▶ **Your assignment**:
Can you pull out every line below word for word, omitting the pictures?

▶ **The records**:
——————————

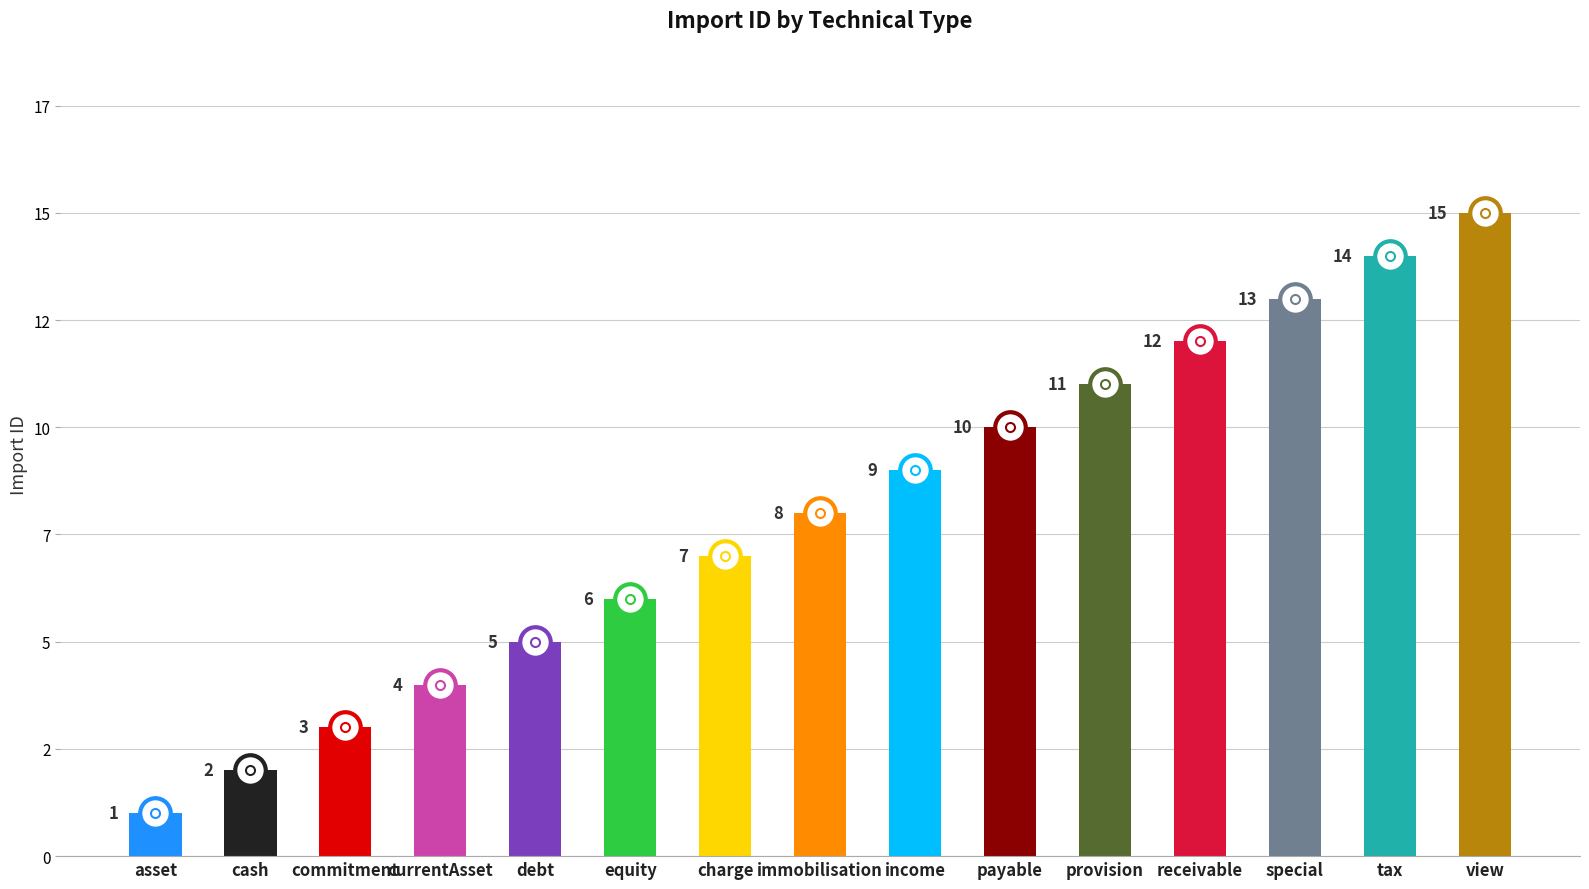

What is the change in value from charge to special?

+6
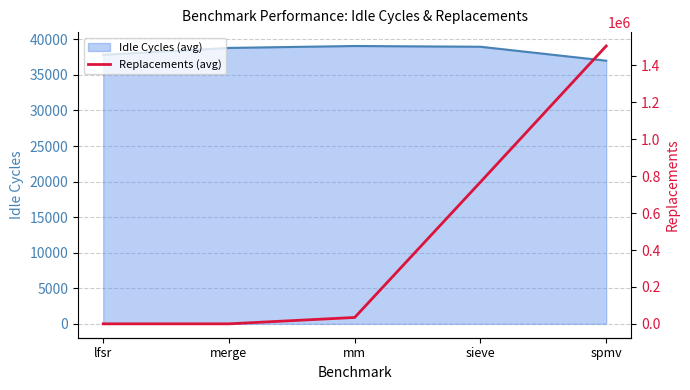

True or false: Idle Cycles (avg) has a value of 39064.7 at mm.

True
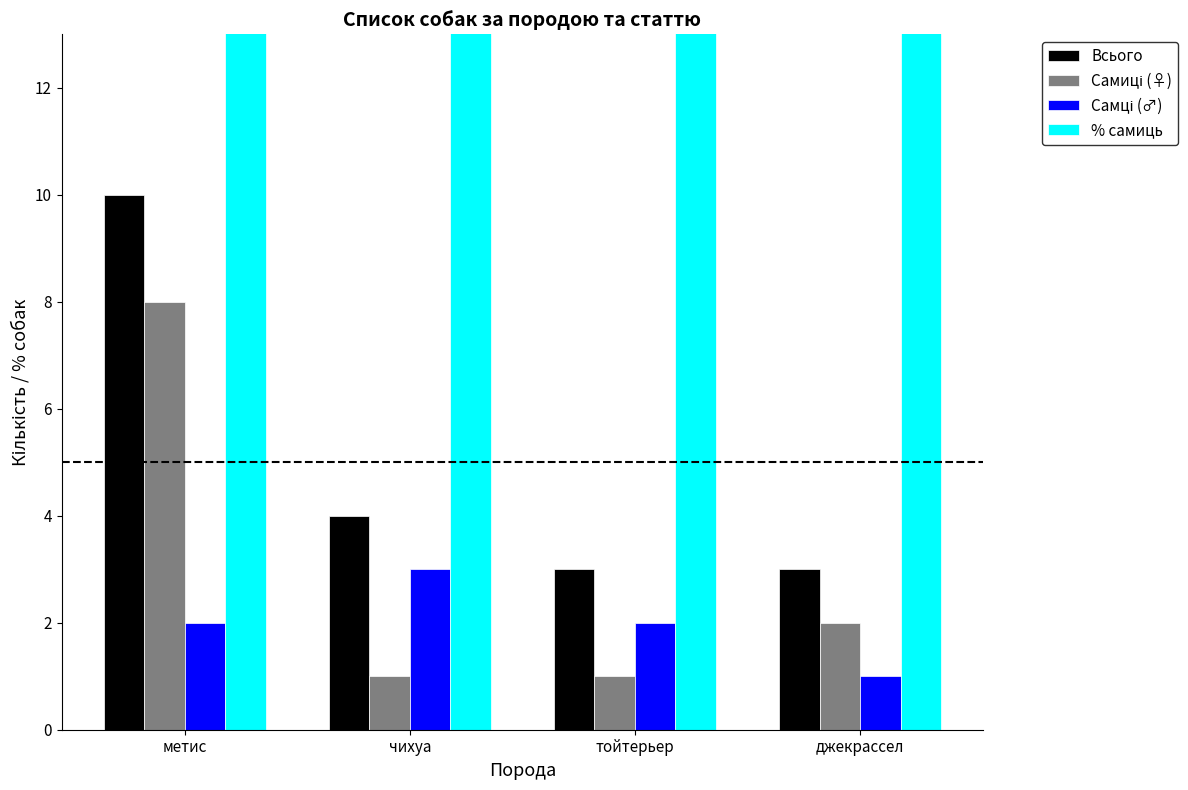

Which series has the largest range (max minus min)?

% самиць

——————————

▶ **Exercise response**:
What is the change in value from charge to special?

+6

True or false: Idle Cycles (avg) has a value of 39064.7 at mm.

True

Which series has the largest range (max minus min)?

% самиць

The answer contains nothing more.